Jean-Marie Lehn : À ce stade, je dirais la conceptualisation du domaine de la chimie supramoléculaire (voir encart ci-dessous). Celle-ci a toujours existé. Mais à un moment donné, il a fallu conceptualiser et découvrir certains des mécanismes des effets supramoléculaires.
O. : Qu’entendez-vous par « effets supramoléculaires » ?
J.-M.L. : C’est la façon dont les molécules s’assemblent, se comportent lorsqu’elles sont mélangées en phase condensée. Un verre d’eau, par exemple, peut bouillir ou bien geler, alors qu’une molécule isolée ne peut faire ni l’un, ni l’autre. C’est l’ensemble des molécules d’eau avec les interactions entre elles qui donne lieu à des propriétés que l’on peut appeler « émergentes ». Au fur à mesure que le niveau de complexité augmente, de nouvelles propriétés surgissent.

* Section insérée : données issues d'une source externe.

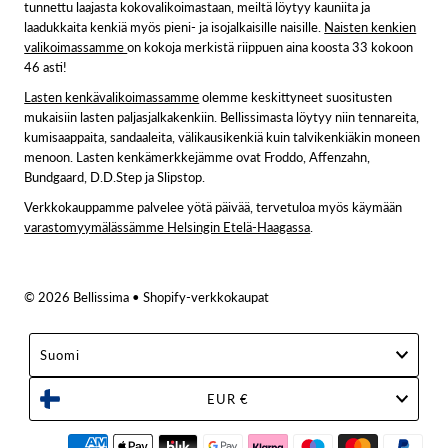
tunnettu laajasta kokovalikoimastaan, meiltä löytyy kauniita ja
laadukkaita kenkiä myös pieni- ja isojalkaisille naisille.
Naisten kenkien
valikoimassamme
on kokoja merkistä riippuen aina koosta 33 kokoon
46 asti!
Lasten kenkävalikoimassamme
olemme keskittyneet suositusten
mukaisiin lasten paljasjalkakenkiin. Bellissimasta löytyy niin tennareita,
kumisaappaita, sandaaleita, välikausikenkiä kuin talvikenkiäkin moneen
menoon. Lasten kenkämerkkejämme ovat Froddo, Affenzahn,
Bundgaard, D.D.Step ja Slipstop.
Verkkokauppamme palvelee yötä päivää, tervetuloa myös käymään
varastomyymälässämme Helsingin Etelä-Haagassa
.
© 2026 Bellissima
• Shopify-verkkokaupat
Suomi
EUR €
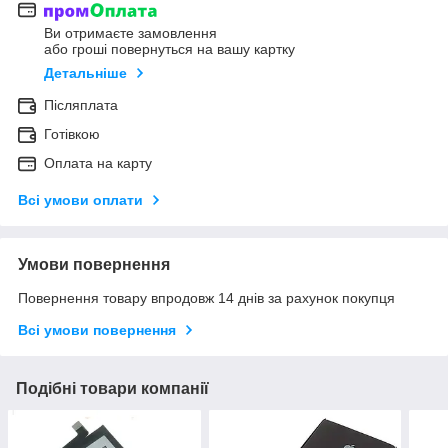
Ви отримаєте замовлення
або гроші повернуться на вашу картку
Детальніше
Післяплата
Готівкою
Оплата на карту
Всі умови оплати
Умови повернення
Повернення товару впродовж 14 днів за рахунок покупця
Всі умови повернення
Подібні товари компанії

On peut ainsi considérer que la propriété la plus haute en valeur absolue, c’est la pensée. Certes, il y a beaucoup à apprendre sur le fonctionnement la pensée. Mais plus il y a de complexité, plus des propriétés plus complexes apparaissent. Elles ne sont pas réduites à leurs composants, notamment la pensée aux molécules formant le cerveau mais en sont déduites par augmentation progressive du niveau de complexité.

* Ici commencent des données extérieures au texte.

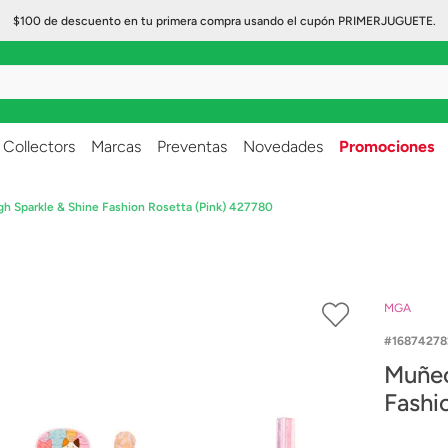
$100 de descuento en tu primera compra usando el cupón PRIMERJUGUETE.
..
Collectors
Marcas
Preventas
Novedades
Promociones
 Sparkle & Shine Fashion Rosetta (Pink) 427780
MGA
16874278
Muñec
Fashi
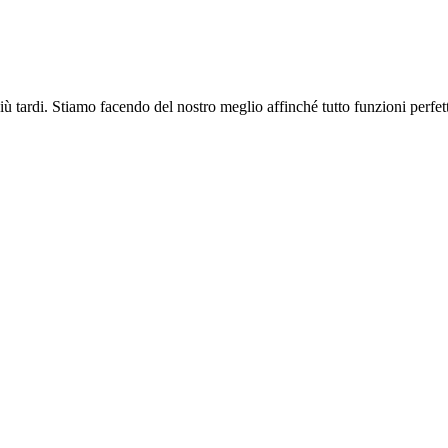
più tardi. Stiamo facendo del nostro meglio affinché tutto funzioni perfe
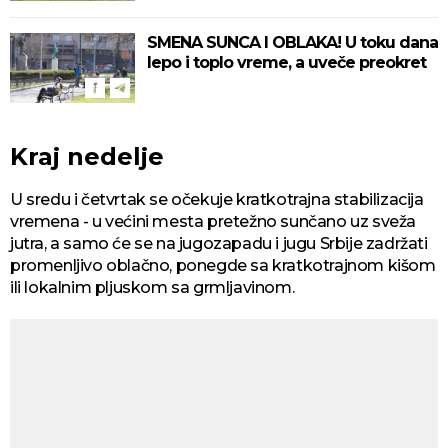
SMENA SUNCA I OBLAKA! U toku dana
lepo i toplo vreme, a uveče preokret
Kraj nedelje
U sredu i četvrtak se očekuje kratkotrajna stabilizacija
vremena - u većini mesta pretežno sunčano uz sveža
jutra, a samo će se na jugozapadu i jugu Srbije zadržati
promenljivo oblačno, ponegde sa kratkotrajnom kišom
ili lokalnim pljuskom sa grmljavinom.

O. : Quel rôle jouera la chimie dans le monde de demain par rapport aux crises énergétiques ?
J.-M.L. : Il me semble qu’il faut prendre l’énergie là où il y en a. L’énergie détermine tout le reste. Il faut mobiliser toutes les sources. Tout d’abord, utiliser l’eau, le vent, le soleil, la terre (l’hydroélectrique, les éoliennes, le photovoltaïque, la géothermie). Et évidemment, s’y ajoute l’énergie nucléaire qui représente un apport crucial. Comme beaucoup d’autres personnes, je suis en faveur de la mise en œuvre et du développement de l’énergie nucléaire, bien gérée et utilisée.
La chimie quant à elle contribue énormément aux matériaux utilisés dans les énergies dites renouvelables et bien sûr dans la fabrication des batteries dont leur mise en œuvre dépend.

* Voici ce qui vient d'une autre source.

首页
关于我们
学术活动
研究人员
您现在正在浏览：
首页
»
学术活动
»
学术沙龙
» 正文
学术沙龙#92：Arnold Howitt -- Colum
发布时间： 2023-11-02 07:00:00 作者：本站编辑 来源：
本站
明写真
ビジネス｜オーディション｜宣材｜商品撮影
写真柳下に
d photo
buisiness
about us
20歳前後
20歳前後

Récemment, j’ai demandé à un chauffeur de taxi quel était le poids de la batterie de sa voiture électrique. Elle pesait 600 kg, c’est-à-dire qu’en baladant une personne, il en transportait en réalité 10. Ce n’est pas soutenable ! Il va falloir que l’on trouve des batteries beaucoup plus efficaces. Nous avions d’ailleurs travaillé pendant 10 ans sur la photo-décomposition de l’eau au moment de la première crise pétrolière en 1974. Des résultats fondamentaux intéressants ont été obtenus et des progrès ont été réalisés, mais il faut arriver à une situation qui puisse être économiquement viable.
O. : Que vous a apporté le Prix Nobel personnellement ?
J.-M.L. : L’attribution du Prix Nobel repose sur de multiples nominations et donne à penser que vous avez fait une contribution importante dans un certain domaine de la science. Évidemment, c’est une satisfaction. Par ailleurs, il faut dire que de nombreux scientifiques qui auraient pu l’avoir ne l’ont pas obtenu. Je pense notamment à Mendeleïev et son système de classification des éléments au milieu du 19ème siècle.
O. : Quel est votre regard sur la chimie à l’UNamur et sur la nouvelle génération ?
J.-M.L. : Un département relativement petit mais très actif ! Je ne connais pas tout le monde mais les recherches que l’on y mène sont de haut niveau.
O. : Un message pour la génération future ?
J.-M.L. : Je dis souvent que la science définit l’avenir de l’humanité. Il est crucial de renforcer l’éducation en science et l’esprit scientifique. Avec les fakes news, on serait tenté de croire n’importe quoi. Mais il faut plutôt admettre que l’on ne peut pas toujours tout savoir, même si cela est une idée inconfortable. La science est elle-même très inconfortable, car la certitude absolue n’existe pas.
Je pense que la science continuera à guider l’humanité vers le futur, mais au-delà des découvertes et des applications pratiques, c’est surtout l’esprit et la démarche scientifique qui sont importants.